In der Tasco Baumzeitung wurde schon 2007 versucht, den Wert von Bäumen zu ermitteln. Man kam auf einen Wert von 660 Euro jährlich. Im Bremischen Projekt „Bresilient“ wurde der Wert von Bäumen genau untersucht. Im Durchschnitt bindet ein Baum in seinem Leben für 916 Euro Luftschadstoffe und im Wert von 490 Euro CO2. Bei der dort angenommenen Pflanzung von 1.400 Bäumen bis 2030 geht man von 6,8 Mio. Euro an Kosten für Pflanzung und Pflege aus. Dem steht ein monetärer Nutzen von 50 Mio. Euro bis 2050 gegenüber. Dies entspricht einem gesamtwirtschaftlichen Netto-Nutzen von 43 Mio. Euro.
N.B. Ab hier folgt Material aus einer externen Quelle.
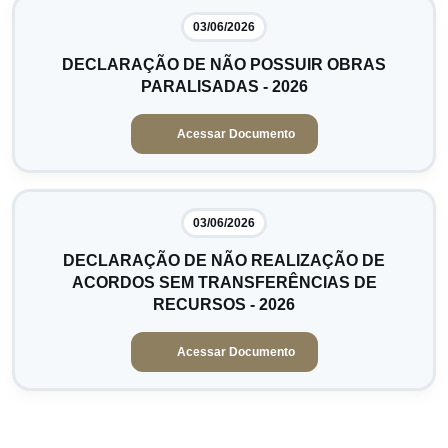
03/06/2026
DECLARAÇÃO DE NÃO POSSUIR OBRAS
PARALISADAS - 2026
Acessar Documento
03/06/2026
DECLARAÇÃO DE NÃO REALIZAÇÃO DE
ACORDOS SEM TRANSFERÊNCIAS DE
RECURSOS - 2026
Acessar Documento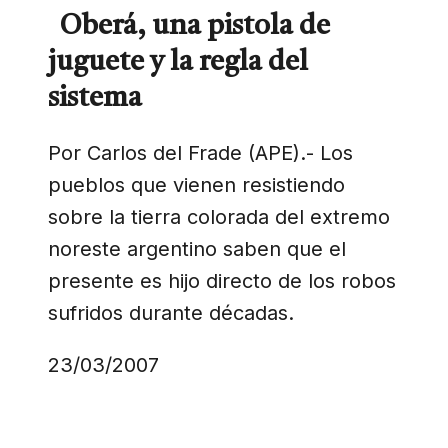
Oberá, una pistola de
juguete y la regla del
sistema
Por Carlos del Frade (APE).- Los
pueblos que vienen resistiendo
sobre la tierra colorada del extremo
noreste argentino saben que el
presente es hijo directo de los robos
sufridos durante décadas.
23/03/2007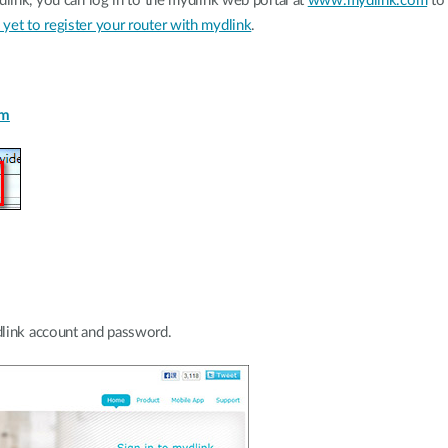
dlink, you can log in to the mydlink web portal at
www.mydlink.com
to 
yet to register your router with mydlink
.
om
link account and password.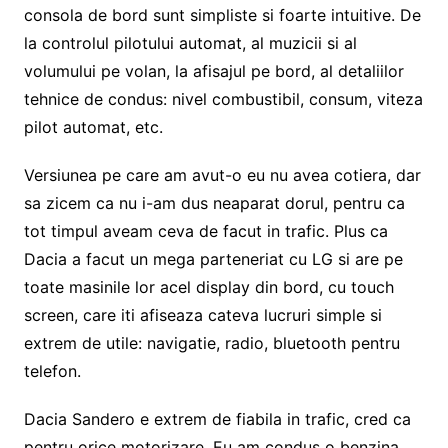
consola de bord sunt simpliste si foarte intuitive. De
la controlul pilotului automat, al muzicii si al
volumului pe volan, la afisajul pe bord, al detaliilor
tehnice de condus: nivel combustibil, consum, viteza
pilot automat, etc.
Versiunea pe care am avut-o eu nu avea cotiera, dar
sa zicem ca nu i-am dus neaparat dorul, pentru ca
tot timpul aveam ceva de facut in trafic. Plus ca
Dacia a facut un mega parteneriat cu LG si are pe
toate masinile lor acel display din bord, cu touch
screen, care iti afiseaza cateva lucruri simple si
extrem de utile: navigatie, radio, bluetooth pentru
telefon.
Dacia Sandero e extrem de fiabila in trafic, cred ca
pentru orice motorizare. Eu am condus o benzina,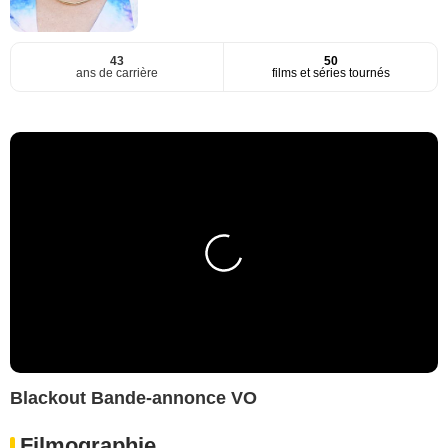
43
50
ans de carrière
films et séries tournés
Blackout Bande-annonce VO
Filmographie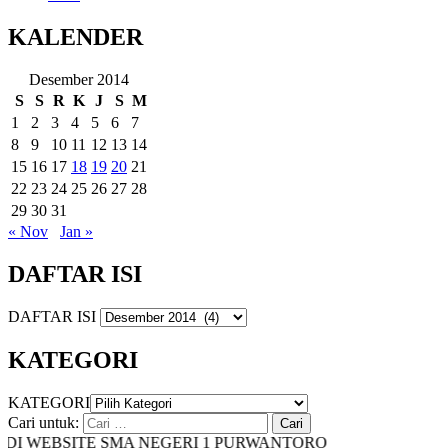
KALENDER
Desember 2014
S
S
R
K
J
S
M
1
2
3
4
5
6
7
8
9
10
11
12
13
14
15
16
17
18
19
20
21
22
23
24
25
26
27
28
29
30
31
« Nov
Jan »
DAFTAR ISI
DAFTAR ISI
KATEGORI
KATEGORI
Cari untuk:
I WEBSITE SMA NEGERI 1 PURWANTORO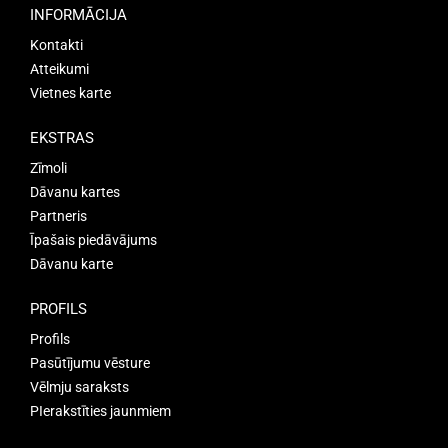
INFORMĀCIJA
Kontakti
Atteikumi
Vietnes karte
EKSTRAS
Zīmoli
Dāvanu kartes
Partneris
Īpašais piedāvājums
Dāvanu karte
PROFILS
Profils
Pasūtījumu vēsture
Vēlmju saraksts
PIerakstīties jaunmiem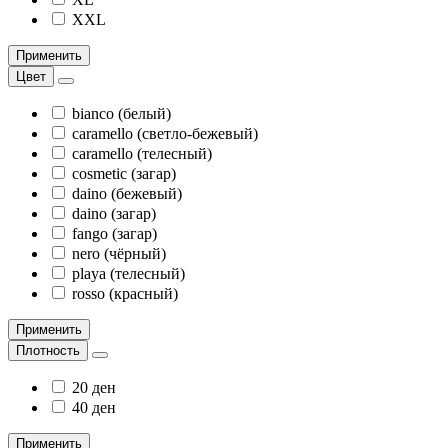
XXL
Применить
Цвет
bianco (белый)
caramello (светло-бежевый)
caramello (телесный)
cosmetic (загар)
daino (бежевый)
daino (загар)
fango (загар)
nero (чёрный)
playa (телесный)
rosso (красный)
Применить
Плотность
20 ден
40 ден
Применить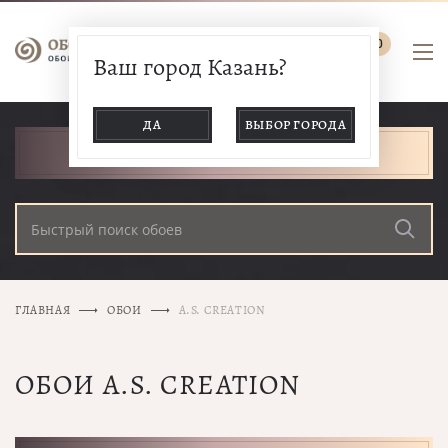
0
Ваш город Казань?
ДА
ВЫБОР ГОРОДА
КАТАЛОГ ТОВАРОВ
ГЛАВНАЯ
ОБОИ
A.S. CREATION
ОБОИ A.S. CREATION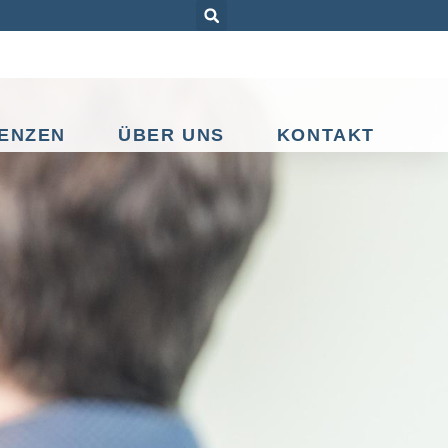
ENZEN
ÜBER UNS
KONTAKT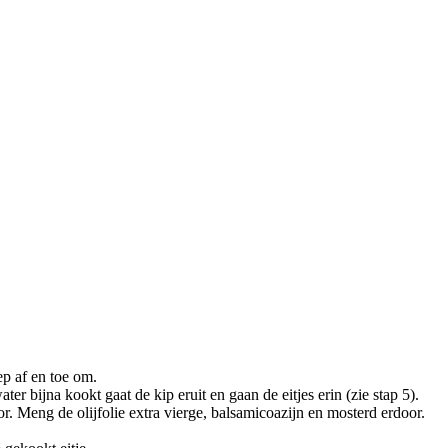
ep af en toe om.
r bijna kookt gaat de kip eruit en gaan de eitjes erin (zie stap 5).
r. Meng de olijfolie extra vierge, balsamicoazijn en mosterd erdoor.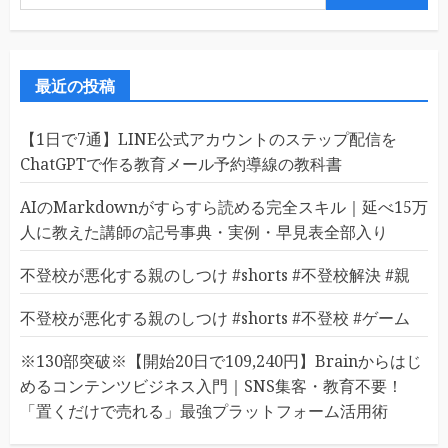
索:
最近の投稿
【1日で7通】LINE公式アカウントのステップ配信を
ChatGPTで作る教育メール予約導線の教科書
AIのMarkdownがすらすら読める完全スキル｜延べ15万
人に教えた講師の記号事典・実例・早見表全部入り
不登校が悪化する親のしつけ #shorts #不登校解決 #親
不登校が悪化する親のしつけ #shorts #不登校 #ゲーム
※130部突破※【開始20日で109,240円】Brainからはじ
めるコンテンツビジネス入門｜SNS集客・教育不要！
「置くだけで売れる」最強プラットフォーム活用術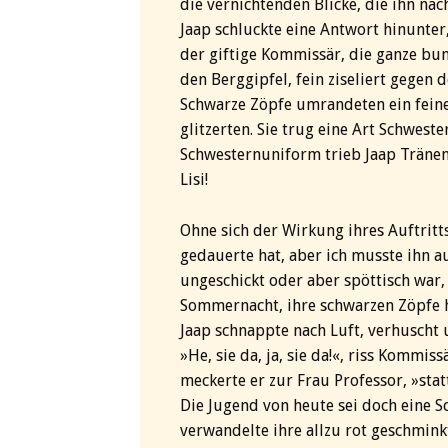
die vernichtenden Blicke, die ihn na
Jaap schluckte eine Antwort hinunter
der giftige Kommissär, die ganze bu
den Berggipfel, fein ziseliert gegen 
Schwarze Zöpfe umrandeten ein feines
glitzerten. Sie trug eine Art Schwes
Schwesternuniform trieb Jaap Tränen
Lisi!
Ohne sich der Wirkung ihres Auftritts 
gedauerte hat, aber ich musste ihn a
ungeschickt oder aber spöttisch war,
Sommernacht, ihre schwarzen Zöpfe h
Jaap schnappte nach Luft, verhuscht 
»He, sie da, ja, sie da!«, riss Kommi
meckerte er zur Frau Professor, »sta
Die Jugend von heute sei doch eine Sc
verwandelte ihre allzu rot geschmink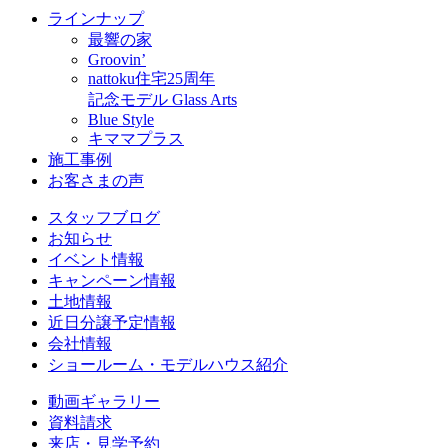
ラインナップ
最響の家
Groovin’
nattoku住宅25周年
記念モデル Glass Arts
Blue Style
キママプラス
施工事例
お客さまの声
スタッフブログ
お知らせ
イベント情報
キャンペーン情報
土地情報
近日分譲予定情報
会社情報
ショールーム・モデルハウス紹介
動画ギャラリー
資料請求
来店・見学予約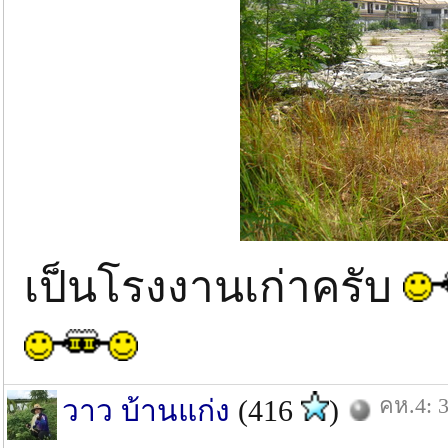
เป็นโรงงานเก่าครับ
คห.4: 3
วาว บ้านแก่ง
(416
)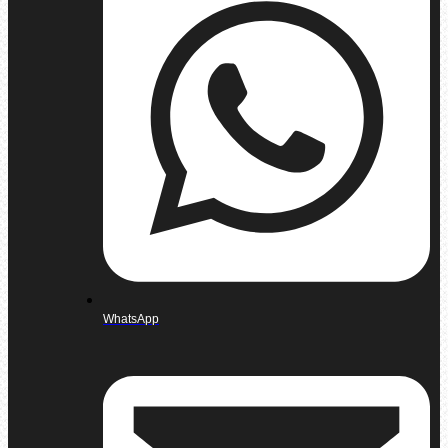
WhatsApp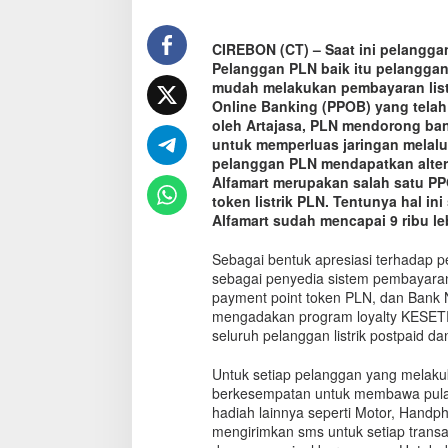
a
t
CIREBON (CT) – Saat ini pelangga
a
Pelanggan PLN baik itu pelanggan
u
B
mudah melakukan pembayaran listr
e
Online Banking (PPOB) yang tela
l
oleh Artajasa, PLN mendorong ban
i
untuk memperluas jaringan melalu
T
pelanggan PLN mendapatkan alter
o
Alfamart merupakan salah satu PP
k
token listrik PLN. Tentunya hal i
e
Alfamart sudah mencapai 9 ribu le
n
L
Sebagai bentuk apresiasi terhadap p
i
sebagai penyedia sistem pembayaran 
s
payment point token PLN, dan Bank 
t
mengadakan program loyalty KESETR
r
seluruh pelanggan listrik postpaid da
i
k
Untuk setiap pelanggan yang melakuk
P
L
berkesempatan untuk membawa pulan
N
hadiah lainnya seperti Motor, Handp
d
mengirimkan sms untuk setiap transa
i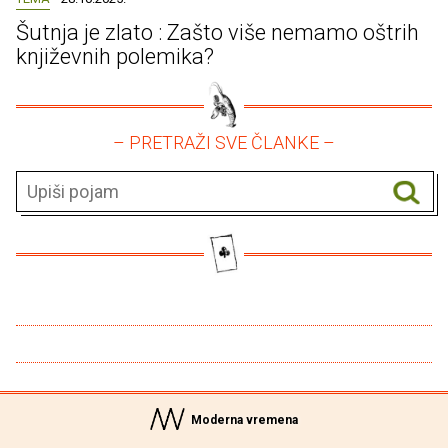
Šutnja je zlato : Zašto više nemamo oštrih
književnih polemika?
– PRETRAŽI SVE ČLANKE –
Moderna vremena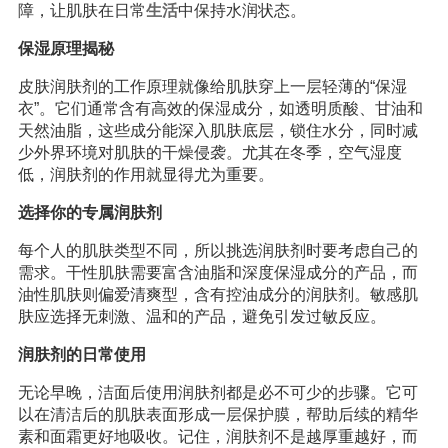
障，让肌肤在日常
生活
中保持水润状态。
保湿原理揭秘
皮肤润肤剂的工作原理就像给肌肤穿上一层轻薄的“保湿
衣”。它们通常含有高效的保湿成分，如透明质酸、甘油和
天然油脂，这些成分能深入肌肤底层，锁住水分，同时减
少外界环境对肌肤的干燥侵袭。尤其在冬季，空气湿度
低，润肤剂的作用就显得尤为重要。
选择你的专属润肤剂
每个人的肌肤类型不同，所以挑选润肤剂时要考虑自己的
需求。干性肌肤需要富含油脂和深度保湿成分的产品，而
油性肌肤则偏爱清爽型，含有控油成分的润肤剂。敏感肌
肤应选择无刺激、温和的产品，避免引发过敏反应。
润肤剂的日常使用
无论早晚，洁面后使用润肤剂都是必不可少的步骤。它可
以在清洁后的肌肤表面形成一层保护膜，帮助后续的精华
素和面霜更好地吸收。记住，润肤剂不是越厚重越好，而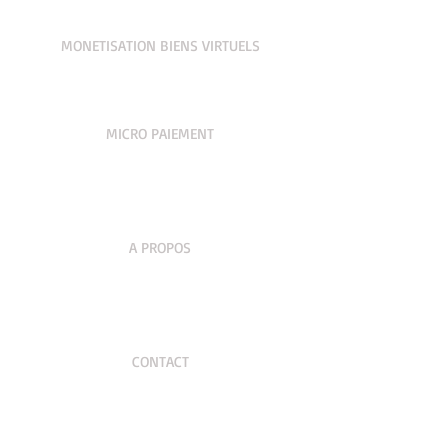
MONETISATION BIENS VIRTUELS
MICRO PAIEMENT
A PROPOS
CONTACT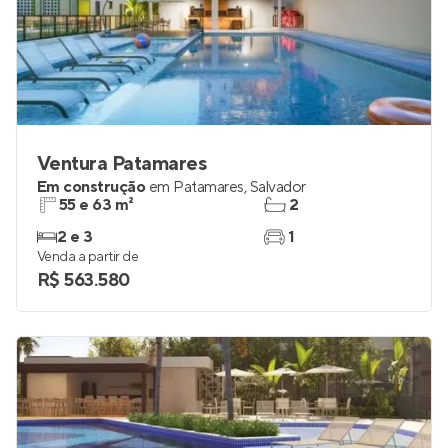
Ventura Patamares
Em construção
em
Patamares
,
Salvador
55 e 63 m²
2
2 e 3
1
Venda a partir de
R$ 563.580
Investitionen in den Baumschutz zahlen sich vielfach aus
Bäume haben neben einem erheblichen ideellen Wert eine unschätzbare Aufgabe zur Bewältigung der Klimakrise. Der rein materielle Wert ist riesig. Die Unterschutzstellung eines viel größeren Teils unseres Baumbestandes bedeutet nicht, dass Fällungen verhindert werden. Es bedeutet aber, dass viel mehr Bäume ersetzt werden. Dafür wird unbedingt zusätzliches Personal und mehr Digitalisierung benötigt.Sorgsamer kann man kaum mit Finanzmitteln umgehen. Jede zusätzliche Personal-Stelle wird in diesem Bereich ein Vielfaches an Werten erhalten und schaffen. Auch die Stärkung des Baumschutzes bei Baumaßnahmen wird zwei zusätzliche Stellen benötigen.Dadurch können aber Schäden durch grobe Verstöße verringert sowie Bußgelder erhoben werden. Allein dieser Kontrolldruck wird eine wirksame Maßnahme für den Erhalt unseres wertvollen Altbaumbestandes sein. Wenn wir in diesen Bereichen nicht erheblich unsere Bemühungen erhöhen und einen viel größeren Aufwand betreiben, verschlafen wir riesige Potenziale in der Klimaanpassung und für die Biodiversität. Investitionen in Bäume und Baumschutz ergeben die allerbeste urbane Rendite jetzt und für die Zukunft.